• Text provided:

------

1. A semi-automated method for generating a phonetic decision tree with limited phonetic exceptions for a text-to-speech system comprising:
selecting an initial subset of a set of input data;
creating an initial phonetic decision tree from the selected subset;
incorporating a predetermined set of terms from the input data to the selected subset;
testing the phonetic decision tree with the increased subset, wherein each term of the subset is phonetized using the phonetic decision tree;
categorizing a result of the testing step into a set of correctly phonetized terms and a set of incorrectly phonetized terms;
generating an exception-limited phonetic decision tree with the set of correctly phonetized terms;
determining if one or more termination conditions are satisfied; and
when the one or more termination conditions are unsatisfactorily met, automatically repeating the incorporating, testing, categorizing, generating, and determining steps.
2. The method of claim 1, wherein the categorizing step further comprises:
generating a speech output corresponding to a term in the increased subset;
comparing the generated speech output against a standard pronunciation of the term;
when the generated speech output is equivalent to the standard pronunciation, classifying the term as correctly phonetized; and
when the generated speech output is unequal to the standard pronunciation, classifying the term as incorrectly phonetized.
3. The method of claim 2, wherein the steps of claim 2 are repeated for each term contained within the subset.
4. The method of claim 1, wherein the predetermined set of terms used in the incorporating step is designated within a training interface.
5. The method of claim 1, wherein the steps of claim 1 are performed in a development environment of a text-to-speech (TTS) system.
6. The method of claim 1, wherein the exception-limited phonetic tree is transferred to a runtime environment of the TTS system.
7. The method of claim 1, wherein the testing and categorizing steps are performed by a training engine contained within a development environment of a TTS system.
8. The method of claim 1, further comprising:
creating an exception dictionary from the set of incorrectly phonetized terms, wherein the exception dictionary is used by a speech synthesis engine in a runtime environment of a TTS system.
9. The method of claim 8, wherein the speech synthesis engine utilizes the exception dictionary to phonetizer words identified as containing a phonetic exception within an input text string.
10. The method of claim 1, further comprising prior to executing the repeating step:
removing the terms contained within the set of incorrectly phonetized words from the subset.
11. The method of claim 1, wherein said steps of claim 1 are performed by at least one machine in accordance with at least one computer program stored in a computer readable media, said computer programming having a plurality of code sections that are executable by the at least one machine.
12. A system for generating a phonetic decision tree with limited exceptions for text-to-speech processing comprising:
a training data set containing terms for evaluating a phonetic decision tree;
a training engine configured to evaluate the phonetic decision tree using the training data set and a set of standard pronunciations, wherein the training engine categorizes the training data set into a set of correctly phonetized terms and a set of incorrectly phonetized terms; and
a phonetic tree generation engine configured to create an exception-limited phonetic decision tree from the set of correctly phonetized terms.

------

• Data entries:

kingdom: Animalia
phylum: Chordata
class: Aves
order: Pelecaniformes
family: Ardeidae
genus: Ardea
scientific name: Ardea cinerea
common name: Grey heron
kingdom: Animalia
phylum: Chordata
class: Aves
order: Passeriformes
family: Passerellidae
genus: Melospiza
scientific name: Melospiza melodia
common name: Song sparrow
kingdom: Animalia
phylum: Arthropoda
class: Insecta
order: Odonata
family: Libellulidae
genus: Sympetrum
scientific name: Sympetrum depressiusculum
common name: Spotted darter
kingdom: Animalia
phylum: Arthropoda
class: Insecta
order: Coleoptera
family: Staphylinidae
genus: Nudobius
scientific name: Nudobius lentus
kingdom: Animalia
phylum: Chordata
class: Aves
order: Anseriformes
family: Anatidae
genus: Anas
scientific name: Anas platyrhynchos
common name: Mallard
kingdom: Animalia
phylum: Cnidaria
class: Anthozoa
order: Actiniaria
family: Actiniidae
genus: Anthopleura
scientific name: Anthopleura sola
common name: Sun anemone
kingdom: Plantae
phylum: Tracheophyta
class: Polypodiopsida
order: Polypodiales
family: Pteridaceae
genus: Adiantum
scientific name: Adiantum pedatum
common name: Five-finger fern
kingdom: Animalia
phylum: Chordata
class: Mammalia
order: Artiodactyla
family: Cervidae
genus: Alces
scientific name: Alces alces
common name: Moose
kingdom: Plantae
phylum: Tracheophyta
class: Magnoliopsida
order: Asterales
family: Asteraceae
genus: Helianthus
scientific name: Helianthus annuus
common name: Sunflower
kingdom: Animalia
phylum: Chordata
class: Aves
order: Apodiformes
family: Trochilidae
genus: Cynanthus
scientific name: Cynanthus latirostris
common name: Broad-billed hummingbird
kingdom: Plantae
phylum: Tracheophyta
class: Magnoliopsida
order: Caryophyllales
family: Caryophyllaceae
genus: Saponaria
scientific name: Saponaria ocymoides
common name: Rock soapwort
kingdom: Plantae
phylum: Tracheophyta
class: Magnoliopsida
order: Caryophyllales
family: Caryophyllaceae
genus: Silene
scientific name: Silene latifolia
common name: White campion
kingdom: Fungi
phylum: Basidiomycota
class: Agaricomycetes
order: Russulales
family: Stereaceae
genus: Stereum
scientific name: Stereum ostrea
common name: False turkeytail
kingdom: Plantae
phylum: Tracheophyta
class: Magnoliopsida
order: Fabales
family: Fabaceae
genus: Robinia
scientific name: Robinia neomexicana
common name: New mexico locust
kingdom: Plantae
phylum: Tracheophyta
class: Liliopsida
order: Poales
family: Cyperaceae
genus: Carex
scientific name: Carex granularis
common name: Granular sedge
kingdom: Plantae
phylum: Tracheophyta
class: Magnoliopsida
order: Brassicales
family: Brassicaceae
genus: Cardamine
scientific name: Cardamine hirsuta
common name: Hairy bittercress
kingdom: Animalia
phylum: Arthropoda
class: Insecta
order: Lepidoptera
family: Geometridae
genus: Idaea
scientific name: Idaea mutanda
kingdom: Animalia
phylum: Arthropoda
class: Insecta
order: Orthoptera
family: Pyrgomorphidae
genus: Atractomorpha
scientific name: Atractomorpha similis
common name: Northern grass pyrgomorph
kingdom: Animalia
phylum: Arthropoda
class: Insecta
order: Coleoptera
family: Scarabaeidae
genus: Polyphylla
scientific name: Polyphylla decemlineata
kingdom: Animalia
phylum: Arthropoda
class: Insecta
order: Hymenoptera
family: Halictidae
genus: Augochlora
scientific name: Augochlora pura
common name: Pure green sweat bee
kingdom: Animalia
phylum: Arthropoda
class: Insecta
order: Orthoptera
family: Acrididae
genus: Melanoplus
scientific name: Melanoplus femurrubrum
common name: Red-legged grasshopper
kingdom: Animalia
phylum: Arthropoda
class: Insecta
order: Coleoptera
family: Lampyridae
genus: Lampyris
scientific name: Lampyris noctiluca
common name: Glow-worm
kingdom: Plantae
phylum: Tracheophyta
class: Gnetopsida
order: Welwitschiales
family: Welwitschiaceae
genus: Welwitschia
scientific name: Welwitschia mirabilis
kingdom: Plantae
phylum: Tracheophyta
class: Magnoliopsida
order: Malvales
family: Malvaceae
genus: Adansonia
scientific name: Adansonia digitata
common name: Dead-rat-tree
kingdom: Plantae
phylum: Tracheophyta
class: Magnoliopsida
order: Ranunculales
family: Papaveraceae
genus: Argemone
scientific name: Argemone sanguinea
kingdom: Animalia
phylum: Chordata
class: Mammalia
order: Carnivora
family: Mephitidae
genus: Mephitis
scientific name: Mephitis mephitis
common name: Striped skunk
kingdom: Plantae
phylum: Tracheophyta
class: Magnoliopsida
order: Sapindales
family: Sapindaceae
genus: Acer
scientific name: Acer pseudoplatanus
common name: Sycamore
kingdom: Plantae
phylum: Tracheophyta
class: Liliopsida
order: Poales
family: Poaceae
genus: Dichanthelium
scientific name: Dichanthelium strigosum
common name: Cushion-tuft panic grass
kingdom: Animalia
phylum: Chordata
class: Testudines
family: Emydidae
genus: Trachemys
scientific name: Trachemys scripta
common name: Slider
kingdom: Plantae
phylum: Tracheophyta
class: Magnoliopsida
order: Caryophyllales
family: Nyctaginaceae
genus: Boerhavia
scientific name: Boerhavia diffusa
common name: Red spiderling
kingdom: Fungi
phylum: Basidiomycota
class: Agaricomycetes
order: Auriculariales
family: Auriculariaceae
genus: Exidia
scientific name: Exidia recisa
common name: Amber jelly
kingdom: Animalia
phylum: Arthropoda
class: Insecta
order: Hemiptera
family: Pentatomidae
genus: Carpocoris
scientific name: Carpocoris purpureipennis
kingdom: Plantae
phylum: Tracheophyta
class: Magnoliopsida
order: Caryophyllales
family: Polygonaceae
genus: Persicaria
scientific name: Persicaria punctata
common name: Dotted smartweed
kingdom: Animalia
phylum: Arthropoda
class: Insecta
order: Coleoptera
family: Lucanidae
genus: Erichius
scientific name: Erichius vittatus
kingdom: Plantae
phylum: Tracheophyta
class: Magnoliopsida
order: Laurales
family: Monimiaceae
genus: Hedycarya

------

• Exercise instructions:
[1] Can you rewrite the paragraph of the patent claims that begins "2. The method of claim 1, wherein the categorizing step" as a short list that keeps its main facts?
[2] Answer these questions from the patent claims:
(a) In claim 8, what is created from the set of incorrectly phonetized terms?
(b) According to claim 7, what performs the testing and categorizing steps?
(c) In claim 6, where is the exception-limited phonetic tree transferred?
[3] Could you duplicate the patent claims from "9. The method" to "from the subset."?
The rows have no connection to the patent claims.

• Outputs for the tasks:
[1]
Claim 2 adds these steps to the categorizing step of claim 1:
- Generate speech output for a term in the increased subset.
- Compare that output with the term's standard pronunciation.
- If they are equivalent, classify the term as correctly phonetized.
- If they are unequal, classify the term as incorrectly phonetized.

[2]
(a) An exception dictionary, which a speech synthesis engine uses in a runtime environment of a TTS system.
(b) A training engine contained within a development environment of a TTS system.
(c) To a runtime environment of the TTS system.

[3]
9. The method of claim 8, wherein the speech synthesis engine utilizes the exception dictionary to phonetizer words identified as containing a phonetic exception within an input text string.
10. The method of claim 1, further comprising prior to executing the repeating step:
removing the terms contained within the set of incorrectly phonetized words from the subset.